Prensa, lenguaje y demagogia

Prensa, lenguaje y demagogia

Prensa, lenguaje y demagogia

José Mármol

El uso de las palabras permite apreciar el estado del alma de una sociedad, su grado de civilización, su capacidad para contemporizar o agredir, para construir o destruir.

Un medio de comunicación debe proteger la dignidad de los ciudadanos a los que informa y sobre los que informa. Es una irresponsabilidad mayúscula pretender escudarse en el pretexto de que un medio publica la declaración de un tercero y no la suya, cuando el propio medio es consciente de que quien declara está empleando un lenguaje procaz, soez, infundado o falsario, con lo cual viola la integridad de quienes han sido víctimas de una información de ese jaez.
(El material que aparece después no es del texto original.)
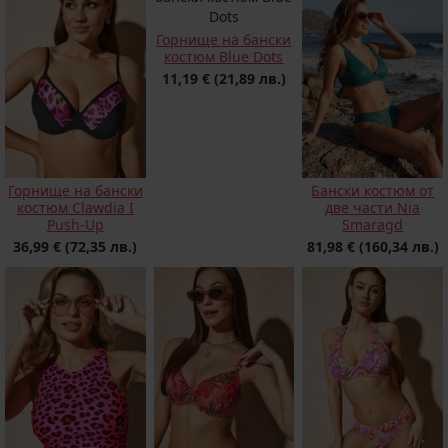
Горнище на бански
костюм Blue Dots
11,19 €
(21,89 лв.)
Горнище на бански
Бански костюм от
костюм Clawdia I
две части Nia
Push-Up
Smaragd
36,99 €
(72,35 лв.)
81,98 €
(160,34 лв.)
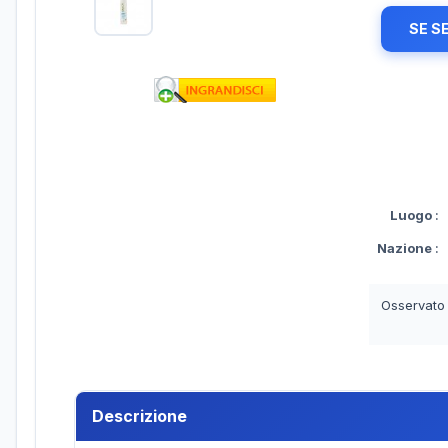
SE S
Luogo
:
Nazione
:
Osservato
Descrizione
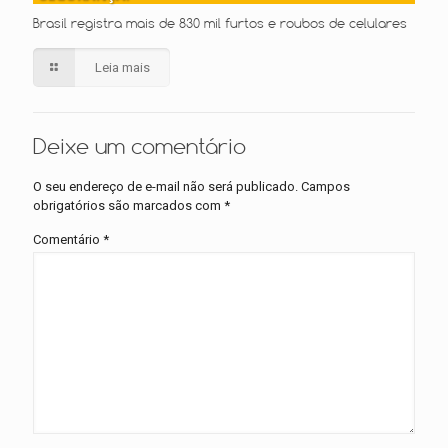
Brasil registra mais de 830 mil furtos e roubos de celulares
Leia mais
Deixe um comentário
O seu endereço de e-mail não será publicado.
Campos
obrigatórios são marcados com
*
Comentário
*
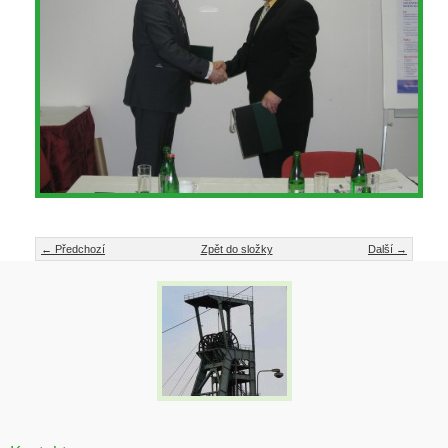
← Předchozí
Zpět do složky
Další →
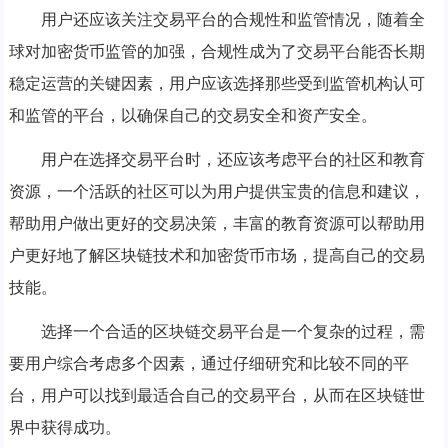
用户还应该关注交易平台的合规性和监管情况，随着全
球对加密货币监管的加强，合规性成为了交易平台能否长期
稳定运营的关键因素，用户应该选择那些受到监管机构认可
和监管的平台，以确保自己的交易安全和资产安全。
用户在选择交易平台时，还应该考虑平台的社区和教育
资源，一个活跃的社区可以为用户提供宝贵的信息和建议，
帮助用户做出更好的交易决策，丰富的教育资源可以帮助用
户更好地了解区块链技术和加密货币市场，提高自己的交易
技能。
选择一个合适的区块链交易平台是一个复杂的过程，需
要用户综合考虑多个因素，通过仔细研究和比较不同的平
台，用户可以找到最适合自己的交易平台，从而在区块链世
界中获得成功。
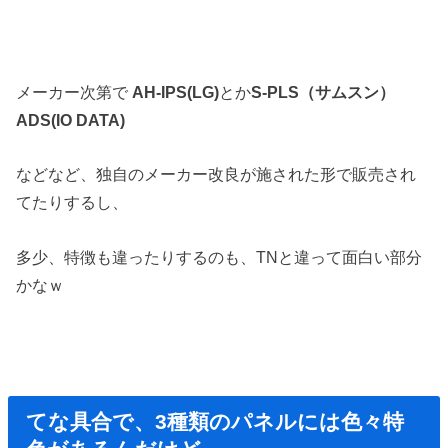
メーカー次第で
AH-IPS(LG)
とか
S-PLS（サムスン）
ADS(IO DATA)
などなど、独自のメーカー改良が施された形で販売され
てたりするし、
多少、特徴も違ったりするのも、TNと違って面白い部分
かなｗ
てな具合で、3種類のパネルには色々特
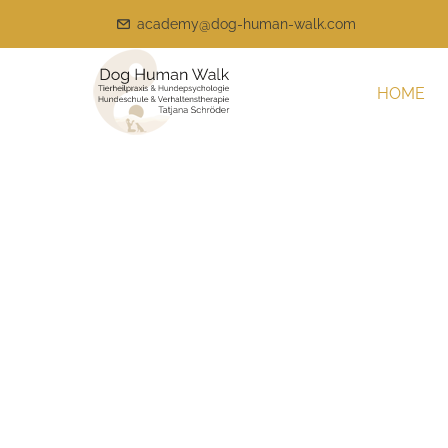
academy@dog-human-walk.com
HOME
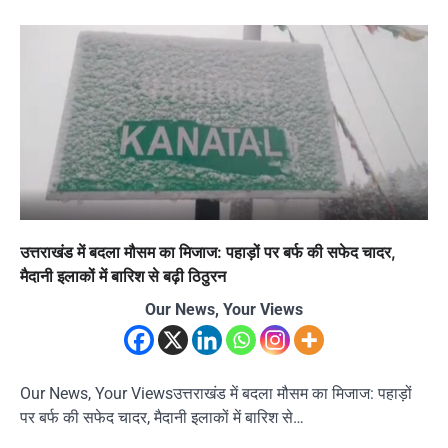
उत्तराखंड में बदला मौसम का मिजाज: पहाड़ों पर बर्फ की सफेद चादर,
मैदानी इलाकों में बारिश से बढ़ी ठिठुरन
Our News, Your Views
Our News, Your Viewsउत्तराखंड में बदला मौसम का मिजाज: पहाड़ों
पर बर्फ की सफेद चादर, मैदानी इलाकों में बारिश से…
El considerando primero de la Ley 6132 de Expresión y Difusión del Pensamiento establece con meridiana claridad que la Carta Magna consagra el derecho de expresión del pensamiento sin censura previa, pero también dispone que serían sancionados aquellos que atenten contra la honra de las personas, el orden social o la paz pública. Además, en su articulado se condenan la difamación y la injuria.

Del libertinaje, la estulticia y los desmanes propios del uso inadecuado de las llamadas redes sociales y su inclinación al desprestigio, la ofensa y la desconsideración a diestra y siniestra, poco ya nos queda por argumentar, desde el ángulo del buen juicio.

De ahí que prefiera solo recordar el temprano y vaticinador acierto del escritor, filósofo y semiólogo Umberto Eco, cuando las definió como “la invasión de los idiotas”, porque da a estos el mismo derecho a hablar que a un Premio Nobel. Y no se trata de oportunidad democrática.

Se trata de desafuero contra la lengua, el decoro y la inteligencia. Las redes sociales son, en manos que supuran resentimiento e ignorancia, la tribuna del odio, de la procacidad y de la intemperancia.

El otro ámbito de riesgo en los medios para la reputación y la dignidad de personas, instituciones, empresas y familias lo constituyen la práctica demagógica y la orgía populista que encarnan e impulsan algunos personajes de la farándula partidaria, algunos legisladores que se saltaron la educación básica y eludieron la del hogar, y ciertos jefes de hordas o tendencias políticas que, actuando tras bastidores, atizan a las masas para generar confusión, desinformación y caos.

Los demagogos son enemigos acérrimos de la democracia, porque abusan de ella para sus felonías y porque saben que los reclamos que azuzan son inviables, arruinarían la economía y darían al traste con la paz social.

Son demagogos porque arrastran al pueblo hacia la posibilidad de destruir las bases del sistema político y del modelo económico de libre empresa que, si bien pueden ser mejorados, no deberían ser empujados a su desaparición, en detrimento de la libertad y del progreso por cuya conquista el pueblo lucha y se desvela.

El fin clásico de la demagogia es desatar prejuicios, odios, miedos e intolerancia, para lograr, en coyunturas críticas, el reemplazo radical de la razón y el pacto social. Aristóteles la llamó forma degenerada, degradada de la democracia misma, porque impone el delirio y el resentimiento, porque puede desembocar en el autoritarismo.

El lenguaje zafio, la teatralidad ridícula y la burla a la inteligencia media no deberían, en buena práctica, merecer el eco que la prensa responsable, respetuosa de sus audiencias y apegada a la defensa de las leyes les brinda. La prensa libre ha de ser garante de la institucionalidad y los derechos humanos.

Informaciones que denostan, carecen de objetividad y lastiman honras ajenas son un ejercicio de desconsideración, no de expresión del pensamiento. Pensamiento es lo que brilla por su ausencia allí. La prensa no debería servir a la intriga enfermiza, sino a la concertación.